Copy out every line of the material below word for word, leaving out the pictures.

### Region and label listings

■ ■ ■

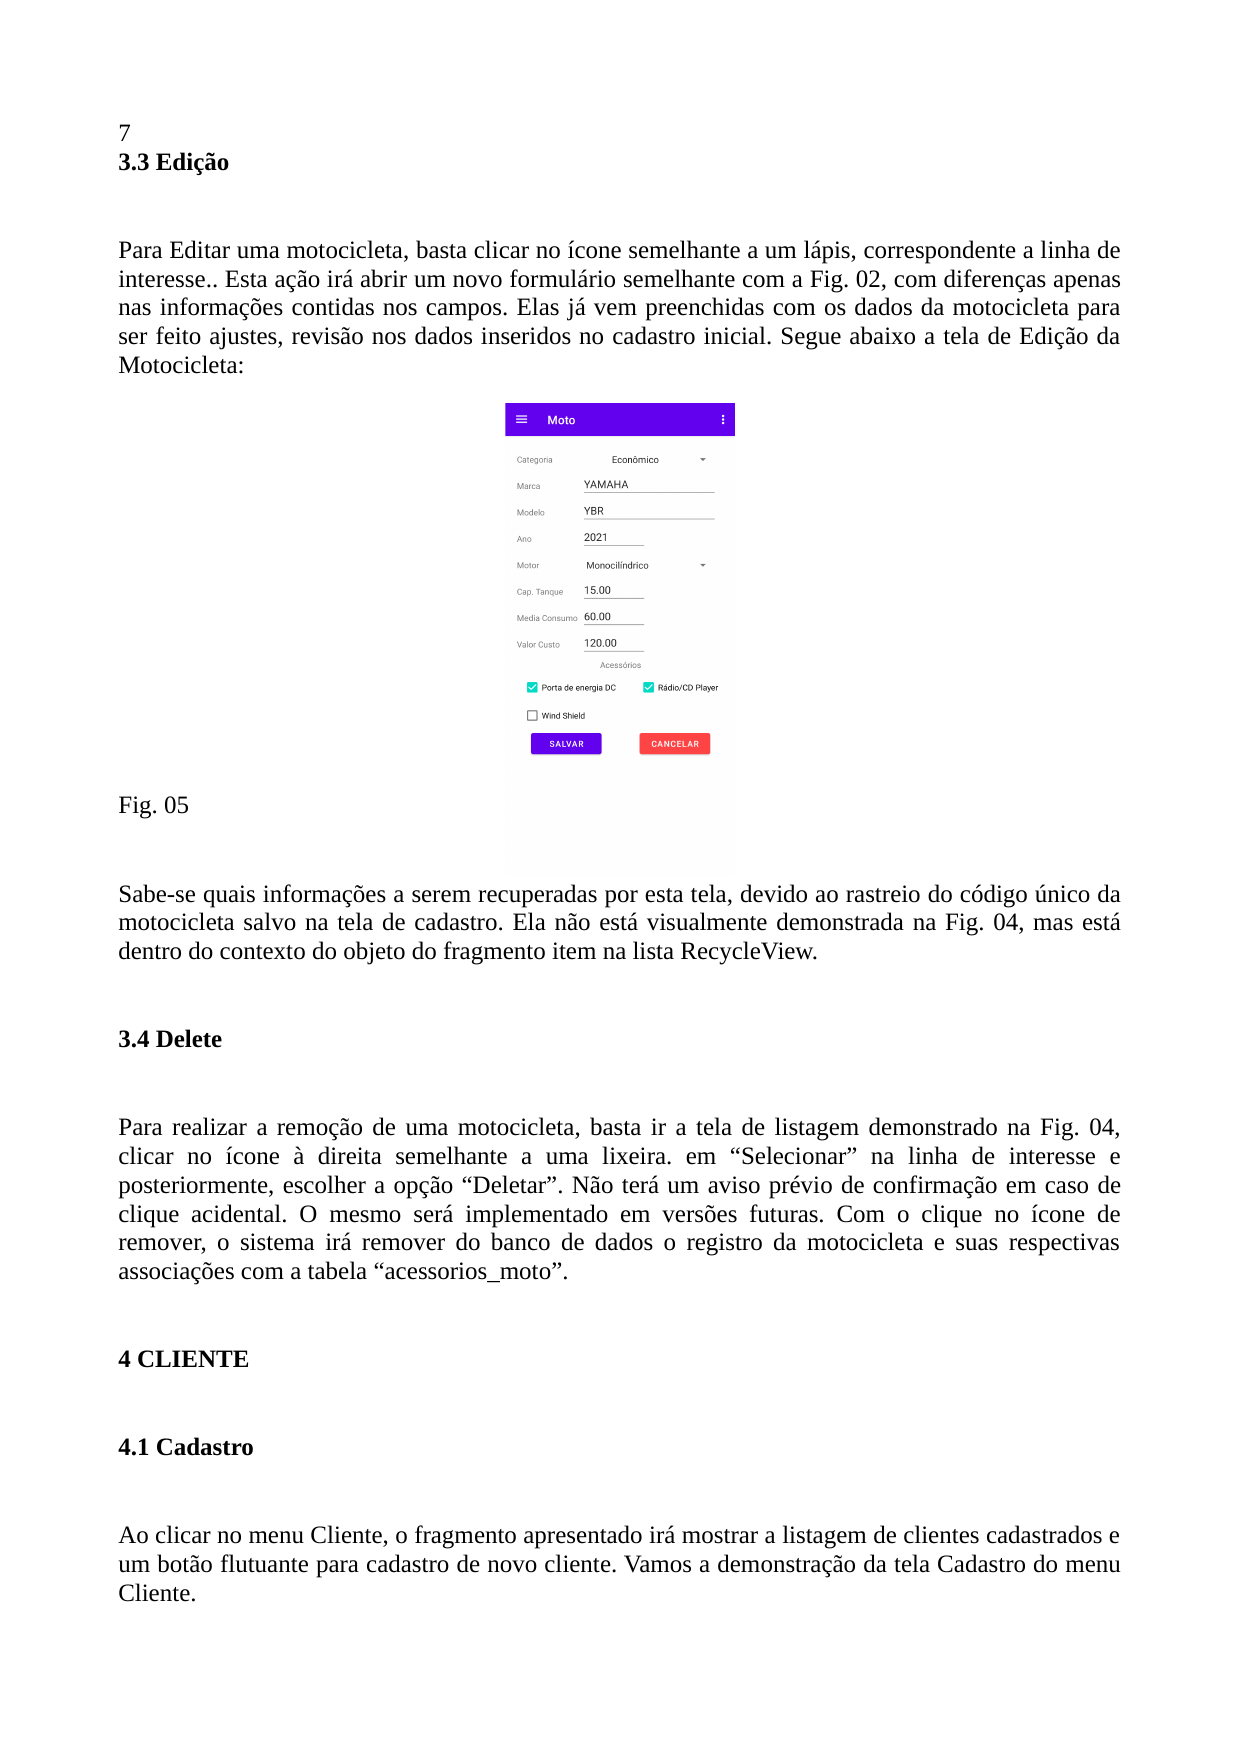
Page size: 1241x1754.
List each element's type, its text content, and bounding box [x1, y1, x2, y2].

text 3.4 Delete [118, 1024, 1122, 1053]
text Fig. 05 [118, 791, 505, 819]
picture [505, 403, 735, 876]
text [735, 791, 1122, 819]
text 3.3 Edição [118, 147, 1122, 176]
text 4 CLIENTE [118, 1344, 1122, 1373]
text 4.1 Cadastro [118, 1432, 1122, 1461]
text Para realizar a remoção de uma motocicleta, basta ir a tela de listagem demonstrado na Fig. 04, clicar no ícone à direita semelhante a uma lixeira. em “Selecionar” na linha de interesse e posteriormente, escolher a opção “Deletar”. Não terá um aviso prévio de confirmação em caso de clique acidental. O mesmo será implementado em versões futuras. Com o clique no ícone de remover, o sistema irá remover do banco de dados o registro da motocicleta e suas respectivas associações com a tabela “acessorios_moto”. [118, 1112, 1122, 1285]
text Sabe-se quais informações a serem recuperadas por esta tela, devido ao rastreio do código único da motocicleta salvo na tela de cadastro. Ela não está visualmente demonstrada na Fig. 04, mas está dentro do contexto do objeto do fragmento item na lista RecycleView. [118, 879, 1122, 965]
text Para Editar uma motocicleta, basta clicar no ícone semelhante a um lápis, correspondente a linha de interesse.. Esta ação irá abrir um novo formulário semelhante com a Fig. 02, com diferenças apenas nas informações contidas nos campos. Elas já vem preenchidas com os dados da motocicleta para ser feito ajustes, revisão nos dados inseridos no cadastro inicial. Segue abaixo a tela de Edição da Motocicleta: [118, 235, 1122, 379]
text Ao clicar no menu Cliente, o fragmento apresentado irá mostrar a listagem de clientes cadastrados e um botão flutuante para cadastro de novo cliente. Vamos a demonstração da tela Cadastro do menu Cliente. [118, 1521, 1122, 1607]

■ ■ ■

### COMPLETED TASK
Page size: 1241x1754.
List each element's type, its text content, and bounding box [x1, y1, x2, y2].

text 3.4 Delete [118, 1024, 1122, 1053]
text Fig. 05 [118, 791, 505, 819]
picture [505, 403, 735, 876]
text [735, 791, 1122, 819]
text 3.3 Edição [118, 147, 1122, 176]
text 4 CLIENTE [118, 1344, 1122, 1373]
text 4.1 Cadastro [118, 1432, 1122, 1461]
text Para realizar a remoção de uma motocicleta, basta ir a tela de listagem demonstrado na Fig. 04, clicar no ícone à direita semelhante a uma lixeira. em “Selecionar” na linha de interesse e posteriormente, escolher a opção “Deletar”. Não terá um aviso prévio de confirmação em caso de clique acidental. O mesmo será implementado em versões futuras. Com o clique no ícone de remover, o sistema irá remover do banco de dados o registro da motocicleta e suas respectivas associações com a tabela “acessorios_moto”. [118, 1112, 1122, 1285]
text Sabe-se quais informações a serem recuperadas por esta tela, devido ao rastreio do código único da motocicleta salvo na tela de cadastro. Ela não está visualmente demonstrada na Fig. 04, mas está dentro do contexto do objeto do fragmento item na lista RecycleView. [118, 879, 1122, 965]
text Para Editar uma motocicleta, basta clicar no ícone semelhante a um lápis, correspondente a linha de interesse.. Esta ação irá abrir um novo formulário semelhante com a Fig. 02, com diferenças apenas nas informações contidas nos campos. Elas já vem preenchidas com os dados da motocicleta para ser feito ajustes, revisão nos dados inseridos no cadastro inicial. Segue abaixo a tela de Edição da Motocicleta: [118, 235, 1122, 379]
text Ao clicar no menu Cliente, o fragmento apresentado irá mostrar a listagem de clientes cadastrados e um botão flutuante para cadastro de novo cliente. Vamos a demonstração da tela Cadastro do menu Cliente. [118, 1521, 1122, 1607]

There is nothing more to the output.